“Oh!” he exclaimed, “I see; you ride by turns.”
—I was so stupefied by his impudence or ignorance that at first I could say nothing. Then,——
“We ride together,” said I; “and we’ve come from England, and we’re going to Paris and Lyons, into Savoy, and over the Mont Cenis pass.”
—And with that I turned my back and left them, open-mouthed, in the middle of the road.
But their unconscious sarcasm had its sting. The thought that, if these hills went on, I might really have to walk half-way to Italy almost brought sentiment to an end.——
“Boulogne! and ’tis but half-past three. We’ll go on,” said J——.
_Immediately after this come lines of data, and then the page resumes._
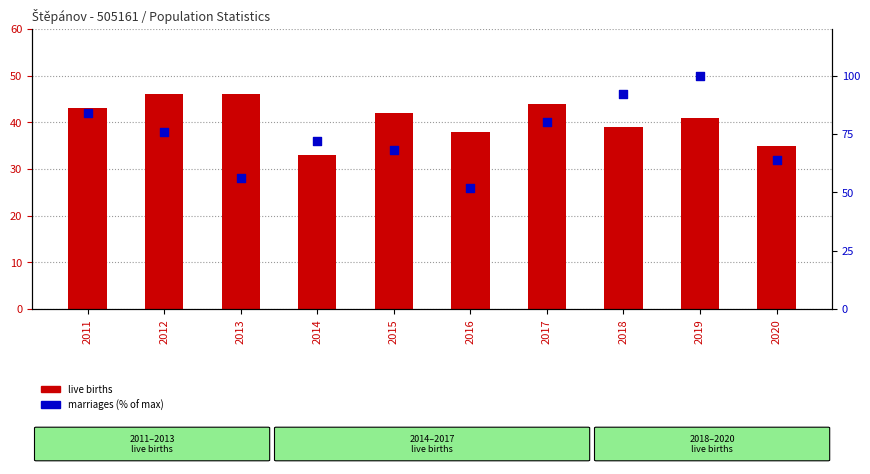

Is the value of live births at 2014 greater than the value of marriages (% of max) at 2015?

No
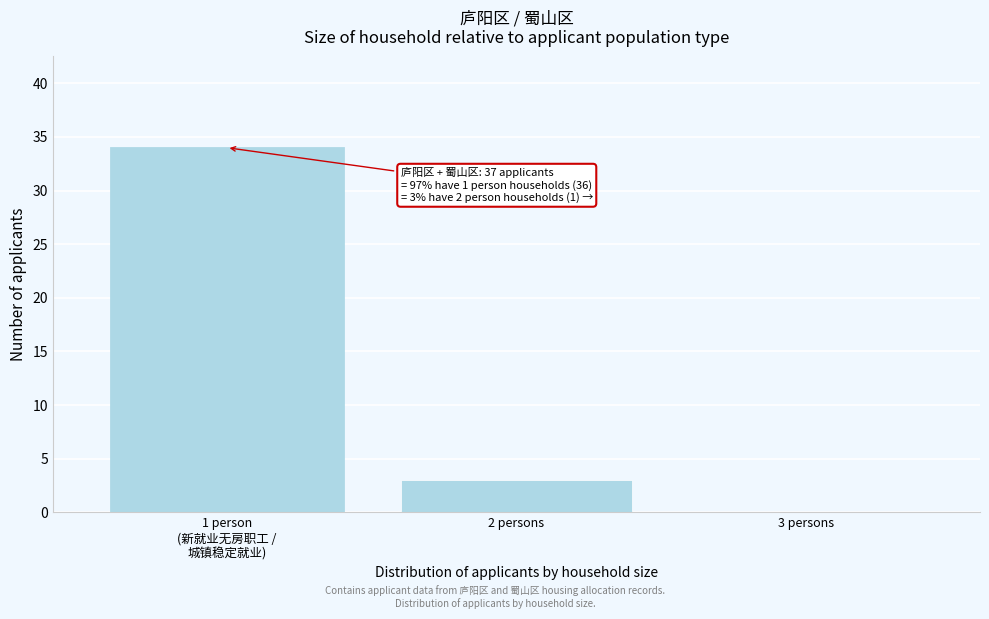

What is the sum of all values?

37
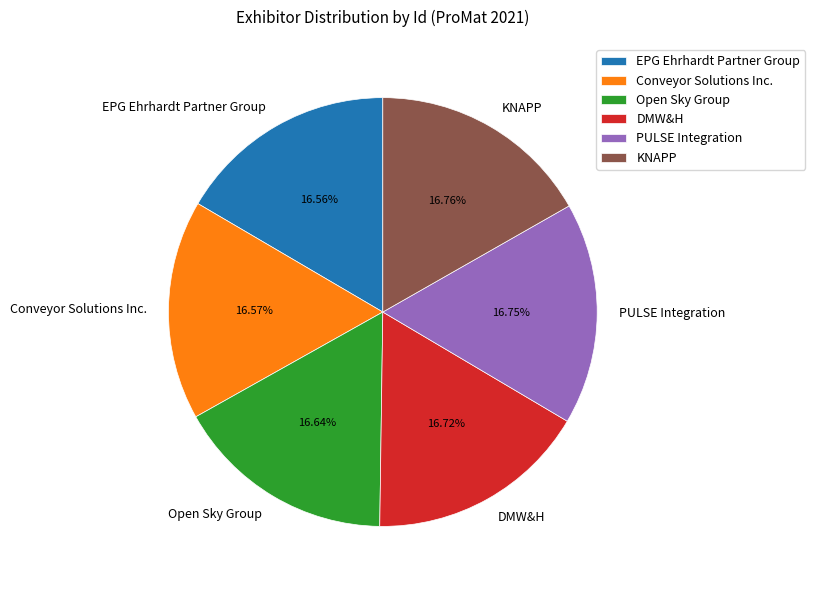

How many segments does this pie chart have?

6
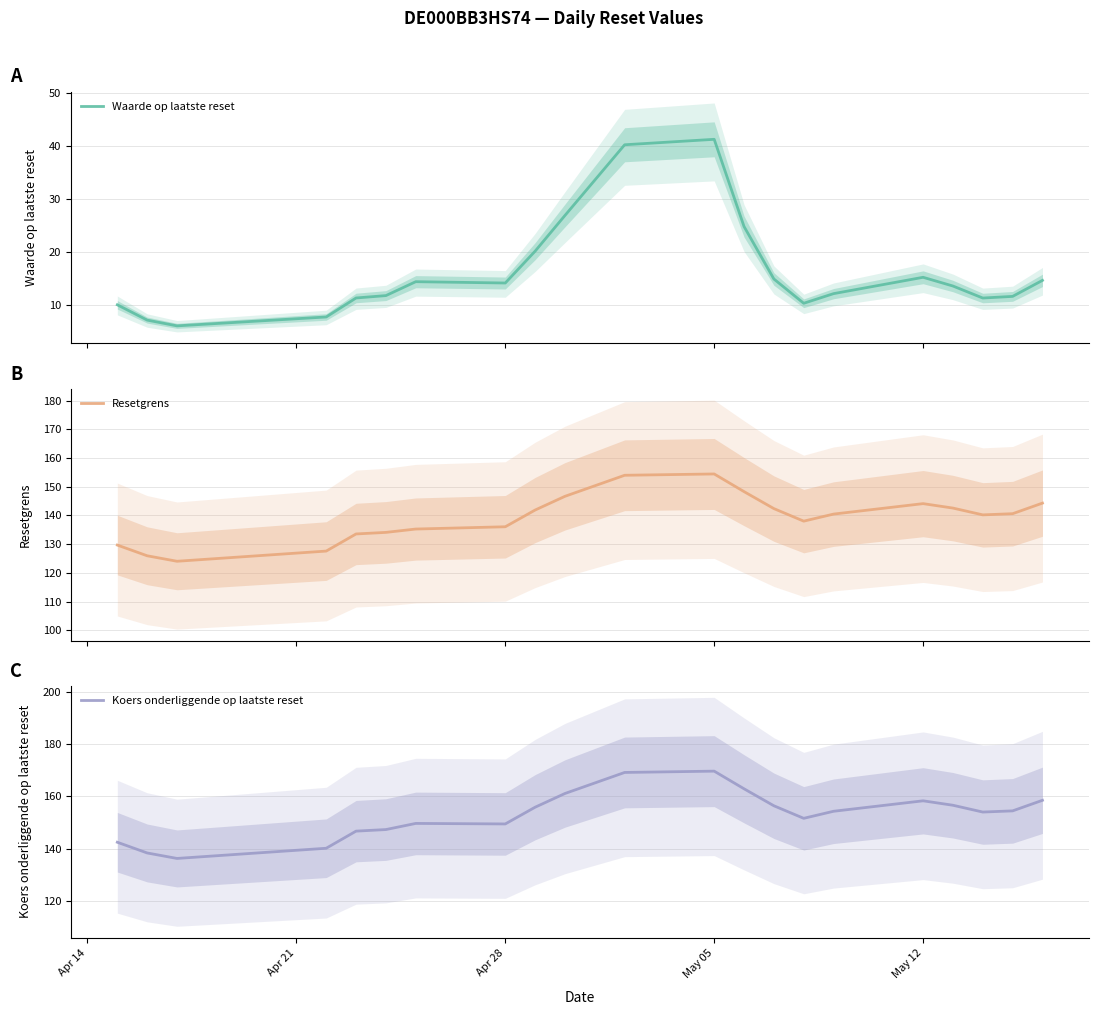

In Koers onderliggende op laatste reset, how many points are higher than both neighbors (excluding endpoints)?

3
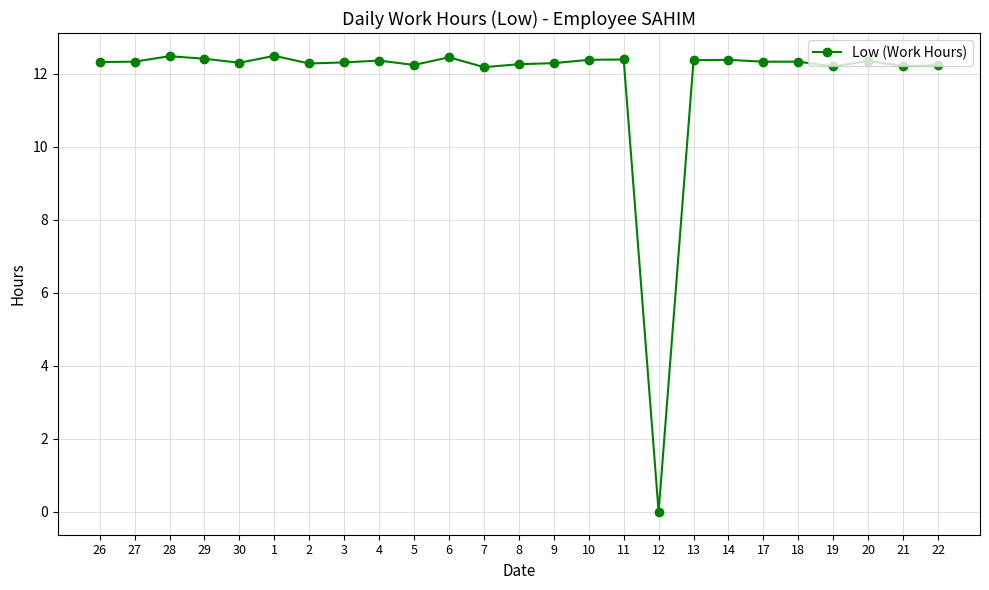

True or false: there are more than 0 points higher than both neighbors.

True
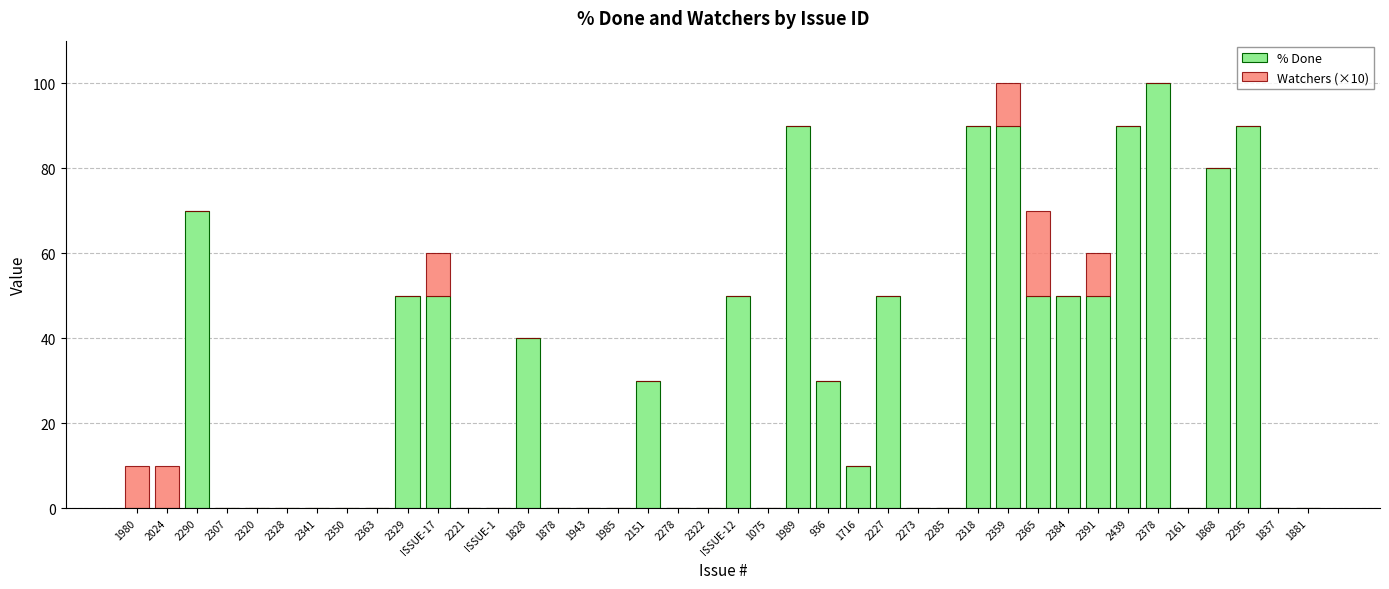

True or false: % Done has a value of -62 at 2350.

False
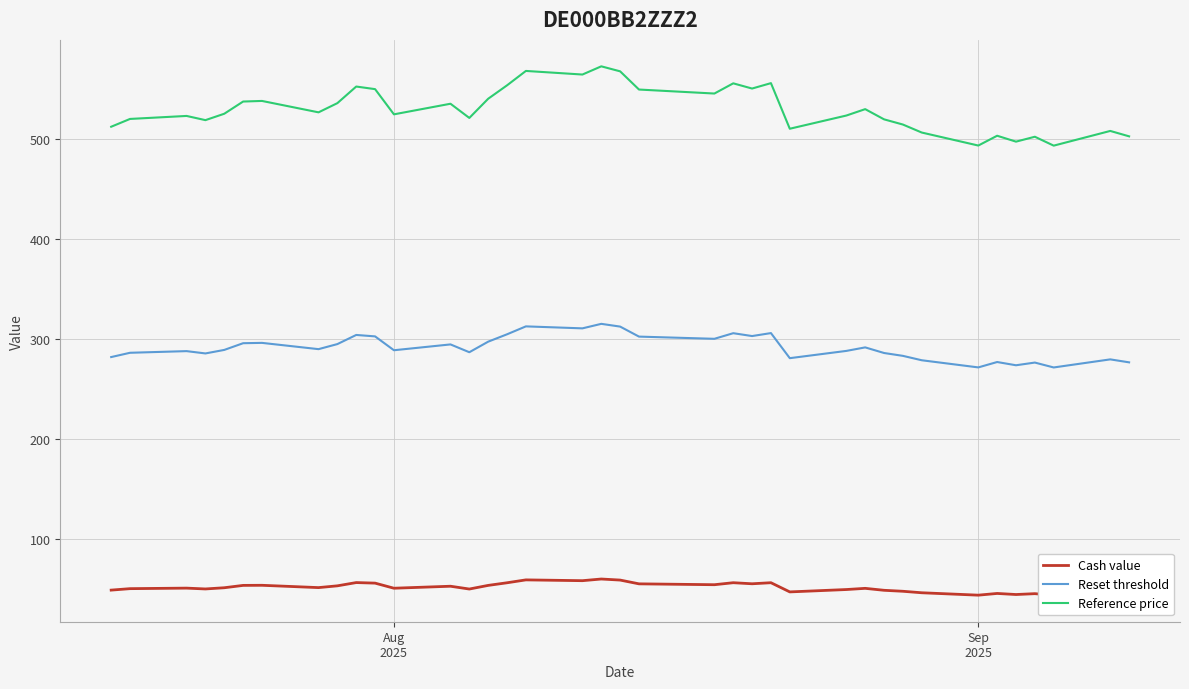

What is the lowest value of the Reset threshold series?

271.1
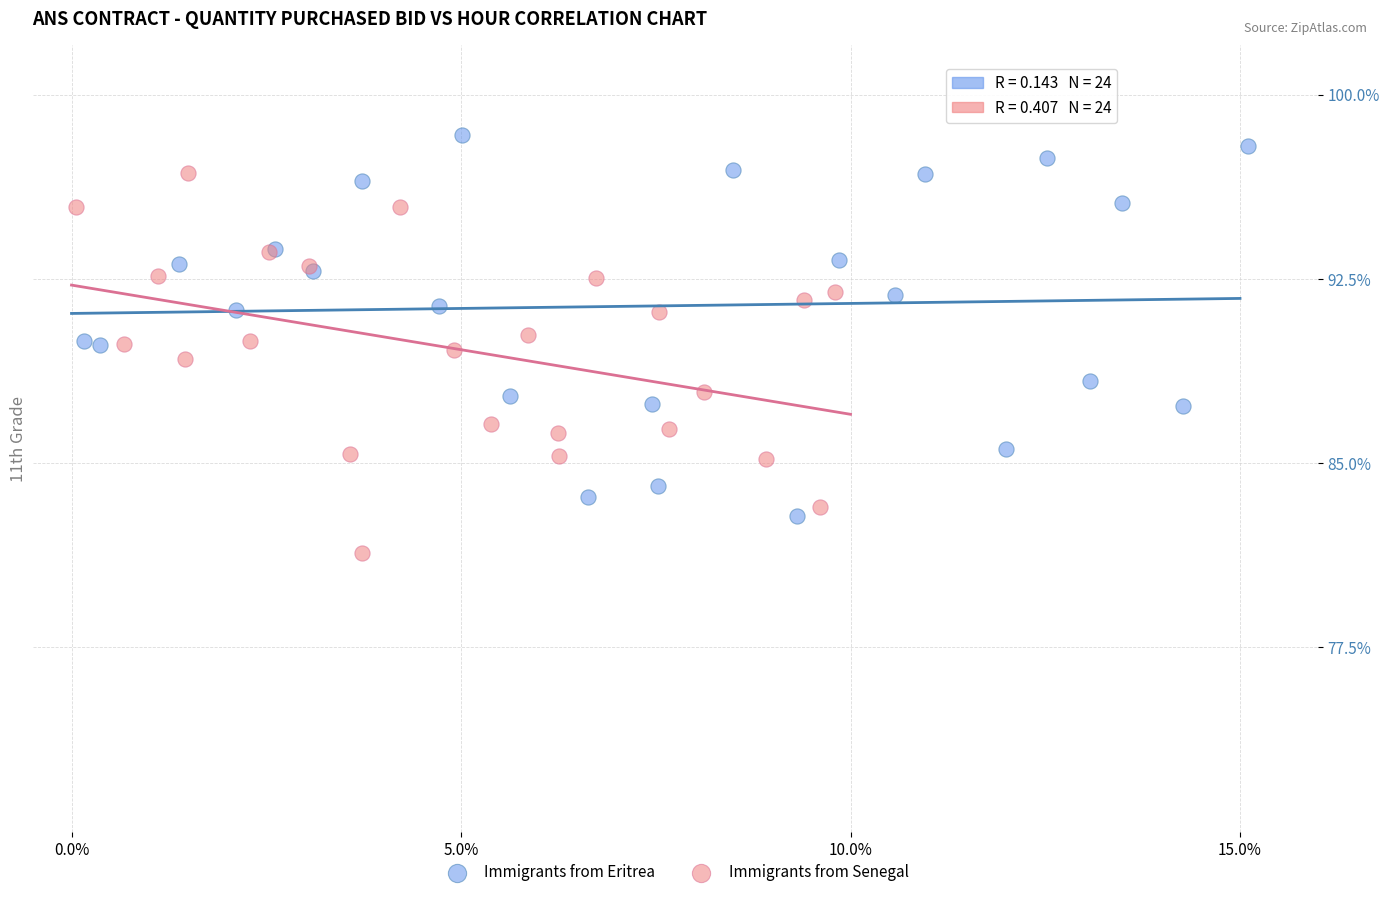

What are all the series names shown in the legend?

Immigrants from Eritrea, Immigrants from Senegal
—As we did not even enter the town, I cannot of my own knowledge say if there is anything in it worth seeing. But from the outside we learned that it has a picturesque old city-gate under the shadow of the dome; that the people are polite, and some of the men wear baggy blue breeches; and that close to the grim grey walls is an unpaved tree-lined boulevard which is very good riding. It led to a down-grade which a woman called a terrible mountain, though she thought it might be “good for you others.”
Only the highest ranges are mountains to an Italian, but to a Frenchman the merest hillock is une montagne terrible.—The hill outside of Boulogne
was steep, but unrideable only on account of the pavé. And, oh! the pavé that afternoon! We went up pavé and down pavé, and over long level stretches of pavé, until, if any one were to ask me what there is between Boulogne and Pont-de-Brique, my only answer would be pavé! We had heard of it before ever we landed in France, but its vileness went beyond our expectation. The worst of it was, that for the rest of our journey we were never quite rid of it. To be sure it was only once in a long while we actually rode over it, but then we had always to be on the look-out. We came to it in every town and village; we found bits of it in lonely country districts; it lay in wait for us on hillsides. The French roads without the pavé are the marvels of symmetry, cleanliness, and order Mark Twain calls them. If they are not jack-planed and sand-papered, they are at least swept every day. With the pavé, they are the ruin of a good machine and a better temper. And yet, all things considered, France is the cycler’s promised land.